The wheel has been around for thousands of years and has only become more popular. The wheel in ancient times and in modern times are pretty much the same, the main use during both times is transportation. In addition to that, in modern times, people pretty much only use vehicles with wheels like cars and bikes to move around. This should certainly count as testament for why it is an important part of life in ancient and modern times.
Farmers ate barley as the main crop because it was used to make beer and bread. There were other things like beans ,onions, garlic, leeks, melons, eggplants, turnips, lettuce, cucumbers, apples, plums, fig, pears,and last but not least dates.
People drank lots of beer ,wine was available but it was too expensive.
The civilizations that developed in Mesopotamia near the Tigris and Euphrates Rivers between 3000 and 300 B.C.E. developed impressive skills for fashioning clothing.

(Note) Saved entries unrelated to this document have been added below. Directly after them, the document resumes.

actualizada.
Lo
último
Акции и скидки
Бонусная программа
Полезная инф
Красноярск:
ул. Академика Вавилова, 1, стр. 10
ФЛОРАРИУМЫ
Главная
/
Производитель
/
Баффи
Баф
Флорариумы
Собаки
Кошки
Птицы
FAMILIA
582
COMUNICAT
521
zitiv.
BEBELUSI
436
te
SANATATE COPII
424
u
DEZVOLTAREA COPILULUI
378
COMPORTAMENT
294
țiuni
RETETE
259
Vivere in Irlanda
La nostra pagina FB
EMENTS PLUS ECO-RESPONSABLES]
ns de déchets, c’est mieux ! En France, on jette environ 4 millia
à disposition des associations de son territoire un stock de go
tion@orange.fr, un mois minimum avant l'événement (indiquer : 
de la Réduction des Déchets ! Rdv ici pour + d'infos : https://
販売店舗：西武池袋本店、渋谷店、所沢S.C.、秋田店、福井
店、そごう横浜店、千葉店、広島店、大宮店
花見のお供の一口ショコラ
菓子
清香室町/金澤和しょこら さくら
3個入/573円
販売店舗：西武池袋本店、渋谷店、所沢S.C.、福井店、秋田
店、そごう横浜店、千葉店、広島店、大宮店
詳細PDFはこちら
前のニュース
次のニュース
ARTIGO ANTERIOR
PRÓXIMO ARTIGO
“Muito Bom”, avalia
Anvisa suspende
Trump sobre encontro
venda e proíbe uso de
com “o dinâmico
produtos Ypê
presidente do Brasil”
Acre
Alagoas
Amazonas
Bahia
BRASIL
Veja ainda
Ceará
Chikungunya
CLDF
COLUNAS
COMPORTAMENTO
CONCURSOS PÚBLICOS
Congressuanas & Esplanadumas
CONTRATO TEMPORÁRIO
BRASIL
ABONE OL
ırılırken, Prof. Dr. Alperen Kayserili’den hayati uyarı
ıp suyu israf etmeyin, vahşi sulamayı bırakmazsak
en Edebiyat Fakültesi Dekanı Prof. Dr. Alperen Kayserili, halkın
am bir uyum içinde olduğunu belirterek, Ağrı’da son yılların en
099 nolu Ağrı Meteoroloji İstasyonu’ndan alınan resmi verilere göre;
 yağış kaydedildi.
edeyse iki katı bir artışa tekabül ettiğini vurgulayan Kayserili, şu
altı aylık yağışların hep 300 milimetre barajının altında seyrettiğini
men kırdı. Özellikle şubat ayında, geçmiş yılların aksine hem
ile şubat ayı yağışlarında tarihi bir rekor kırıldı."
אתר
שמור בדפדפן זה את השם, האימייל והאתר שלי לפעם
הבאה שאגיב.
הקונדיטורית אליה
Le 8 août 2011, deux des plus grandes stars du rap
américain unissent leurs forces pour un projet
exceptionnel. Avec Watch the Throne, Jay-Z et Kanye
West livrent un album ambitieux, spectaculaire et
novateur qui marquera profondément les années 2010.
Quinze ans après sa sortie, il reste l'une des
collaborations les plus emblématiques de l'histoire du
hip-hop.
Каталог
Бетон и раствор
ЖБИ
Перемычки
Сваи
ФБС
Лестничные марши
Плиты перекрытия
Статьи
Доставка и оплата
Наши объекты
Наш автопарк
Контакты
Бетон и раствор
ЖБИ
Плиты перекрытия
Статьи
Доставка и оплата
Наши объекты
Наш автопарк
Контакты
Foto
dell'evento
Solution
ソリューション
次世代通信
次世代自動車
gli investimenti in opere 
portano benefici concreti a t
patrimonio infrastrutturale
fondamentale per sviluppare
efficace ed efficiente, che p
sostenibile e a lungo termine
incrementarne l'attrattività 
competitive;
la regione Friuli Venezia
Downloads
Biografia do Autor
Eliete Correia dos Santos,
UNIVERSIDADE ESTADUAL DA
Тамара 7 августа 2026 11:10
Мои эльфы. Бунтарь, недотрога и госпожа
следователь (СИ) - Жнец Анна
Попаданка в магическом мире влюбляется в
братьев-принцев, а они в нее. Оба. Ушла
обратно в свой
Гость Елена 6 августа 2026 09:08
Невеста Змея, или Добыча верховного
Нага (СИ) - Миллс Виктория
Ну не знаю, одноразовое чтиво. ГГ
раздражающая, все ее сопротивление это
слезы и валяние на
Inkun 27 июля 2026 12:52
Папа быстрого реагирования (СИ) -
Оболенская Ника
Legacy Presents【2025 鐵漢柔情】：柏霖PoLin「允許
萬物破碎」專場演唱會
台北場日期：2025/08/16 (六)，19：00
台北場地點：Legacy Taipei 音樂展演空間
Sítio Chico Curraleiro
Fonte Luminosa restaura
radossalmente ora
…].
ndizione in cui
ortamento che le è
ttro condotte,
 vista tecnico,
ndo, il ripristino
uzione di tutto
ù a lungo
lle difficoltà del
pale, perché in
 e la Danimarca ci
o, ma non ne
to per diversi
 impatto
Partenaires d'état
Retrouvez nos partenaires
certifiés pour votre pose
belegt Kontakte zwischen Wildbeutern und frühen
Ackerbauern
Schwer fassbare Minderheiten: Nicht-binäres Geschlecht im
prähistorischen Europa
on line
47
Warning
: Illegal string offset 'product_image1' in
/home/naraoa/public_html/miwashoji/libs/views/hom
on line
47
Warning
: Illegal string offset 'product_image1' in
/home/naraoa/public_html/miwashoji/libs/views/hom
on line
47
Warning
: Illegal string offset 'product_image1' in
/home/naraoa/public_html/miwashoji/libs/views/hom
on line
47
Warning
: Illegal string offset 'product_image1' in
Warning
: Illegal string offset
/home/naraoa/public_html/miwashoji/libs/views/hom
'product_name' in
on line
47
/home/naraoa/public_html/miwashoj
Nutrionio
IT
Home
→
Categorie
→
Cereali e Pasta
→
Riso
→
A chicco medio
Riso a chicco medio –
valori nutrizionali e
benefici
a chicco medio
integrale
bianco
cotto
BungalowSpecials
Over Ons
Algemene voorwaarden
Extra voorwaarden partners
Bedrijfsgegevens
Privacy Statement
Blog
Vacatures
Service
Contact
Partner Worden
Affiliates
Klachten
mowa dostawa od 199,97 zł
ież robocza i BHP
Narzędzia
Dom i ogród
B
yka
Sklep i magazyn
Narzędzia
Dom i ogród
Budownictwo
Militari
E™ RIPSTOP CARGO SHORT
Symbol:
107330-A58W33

The evidence of these civilizations' clothing remains on sculptures, pottery, and in writings left on tablets and royal tombs. It indicates that a thriving textile or fabric industry existed in the early civilizations of Mesopotamia, which included the Sumerians, the Akkadians, the Babylonians, the Assyrians, and the Persians. Textiles were used for trade purposes and were also given as gifts to kings and queens.
Although the earliest civilizations used animal skins to protect themselves from the environment, people soon learned how to pound wool and goat hair into felt or weave it into cloth. Wool was the most common fabric used to make clothing in Mesopotamia and was used for practically every type of garment from cloaks to shoes. Looms for weaving fabric were in use as early as 3000 B.C.E. The skill of early weavers is extraordinary. Some fragments of linen discovered in royal tombs are almost as finely woven as modern-day linen fabric. Linen was a more luxurious fabric and was woven for the clothing of the wealthy, priests, and to adorn statues of gods. Other finely woven fabrics also became available for the wealthiest in Mesopotamia. Soft cotton was introduced in Assyria around 700 B.C.E. , and silk became available later.
Babylon was the capital city and center of the Babylonian Empire. During its peak, Babylon was the largest city in the world with populations exceeding 200,000 people. It was home to kings such as Hammurabi and Nebuchadnezzar as well as the fabled Hanging Gardens of Babylon which are one of the Seven Wonders of the Ancient World.
Babylon is located in central Mesopotamia along the banks of the Euphrates River. Today the ruins of the city can be found around 50 miles south of Baghdad, Iraq. Babylon is mentioned several times in the Bible.